Her proposal included updating a “pitiful” retrofitting budget to revamp the homes of aging residents, and building new units, which she said the Government has declined to do in Yellowknife.

“Help people who want to stay to stay, and help people who want to move to move.”

Responding to Green’s concerns in the legislative assembly, Housing Minister Alfred Moses said the government was working toward AVENS to expand seniors units in the city – though that would be for next assembly, and Moses recently announced he won’t seek re-election.

“(As a territory) one big part … is going to be the community housing plans that we have been addressing and looking at the priorities that communities see are priorities that we need to address, and seniors are going to be part of that,” he said.

With these developments in mind, Montreuil said there remains 1,040 seniors housing, and 52 per cent of them are in core need.

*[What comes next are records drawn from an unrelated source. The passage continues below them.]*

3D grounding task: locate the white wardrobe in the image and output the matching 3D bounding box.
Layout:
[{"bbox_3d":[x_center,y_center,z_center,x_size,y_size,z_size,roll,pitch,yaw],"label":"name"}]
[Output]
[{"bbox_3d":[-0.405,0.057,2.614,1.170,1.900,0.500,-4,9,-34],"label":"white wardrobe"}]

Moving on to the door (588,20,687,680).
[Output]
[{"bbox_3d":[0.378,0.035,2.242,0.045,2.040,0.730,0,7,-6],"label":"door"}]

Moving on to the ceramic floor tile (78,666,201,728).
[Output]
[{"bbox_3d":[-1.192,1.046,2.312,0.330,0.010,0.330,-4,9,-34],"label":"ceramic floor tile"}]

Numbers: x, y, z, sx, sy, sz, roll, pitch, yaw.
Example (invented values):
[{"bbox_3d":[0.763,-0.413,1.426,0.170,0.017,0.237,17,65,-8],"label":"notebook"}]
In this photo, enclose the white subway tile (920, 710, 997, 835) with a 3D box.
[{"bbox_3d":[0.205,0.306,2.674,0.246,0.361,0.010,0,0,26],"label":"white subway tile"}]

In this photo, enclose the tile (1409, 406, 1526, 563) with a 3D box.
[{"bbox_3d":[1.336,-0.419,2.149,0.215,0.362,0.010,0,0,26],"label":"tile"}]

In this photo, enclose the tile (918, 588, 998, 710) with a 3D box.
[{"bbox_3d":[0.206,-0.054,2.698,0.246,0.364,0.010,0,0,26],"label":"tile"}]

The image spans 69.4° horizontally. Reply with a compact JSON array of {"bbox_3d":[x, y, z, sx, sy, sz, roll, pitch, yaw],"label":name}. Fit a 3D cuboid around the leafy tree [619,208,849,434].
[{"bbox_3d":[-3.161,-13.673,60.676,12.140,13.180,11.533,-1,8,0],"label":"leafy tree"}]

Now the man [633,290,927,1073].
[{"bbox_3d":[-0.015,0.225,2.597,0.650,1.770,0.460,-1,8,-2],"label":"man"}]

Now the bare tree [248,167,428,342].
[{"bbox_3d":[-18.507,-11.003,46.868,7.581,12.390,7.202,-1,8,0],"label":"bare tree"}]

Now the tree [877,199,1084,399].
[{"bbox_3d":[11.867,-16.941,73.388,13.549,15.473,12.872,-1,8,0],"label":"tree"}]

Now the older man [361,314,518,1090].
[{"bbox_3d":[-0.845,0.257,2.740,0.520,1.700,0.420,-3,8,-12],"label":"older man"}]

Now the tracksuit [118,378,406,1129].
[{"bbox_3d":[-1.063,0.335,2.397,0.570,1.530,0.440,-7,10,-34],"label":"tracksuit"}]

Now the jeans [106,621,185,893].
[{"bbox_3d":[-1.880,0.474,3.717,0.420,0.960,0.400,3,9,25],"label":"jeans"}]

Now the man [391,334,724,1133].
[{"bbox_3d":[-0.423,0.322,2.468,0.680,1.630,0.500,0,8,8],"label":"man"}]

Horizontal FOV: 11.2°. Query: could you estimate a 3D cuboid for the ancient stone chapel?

That means there’s questions around the adequacy and need for repairs – most of the aging buildings were constructed between 1961 and 1980. But core need also includes suitability, which means a ratio between beds and occupants, and also affordability: whether or not the homeowner spends less than 30 per cent of their income before tax on their living situation.

The affordability part becomes more acute on Inuvik, Hay River, Fort Smith and Yellowknife, where no single senior could rent at market without a gap in their income, a March NWT Senior’s Society report stated. In Inuvik, it would be difficult for even a couple to meet the benchmark.

“You have a really growing population,” said Montreuil. “And you have lots of problems with the adequacy of their homes, and then in addition, some of them start to develop health and mobility problems and the accessibility of the home needs to be revamped.”

“It is a crisis now, it’s going to become more (so),” she told News/North.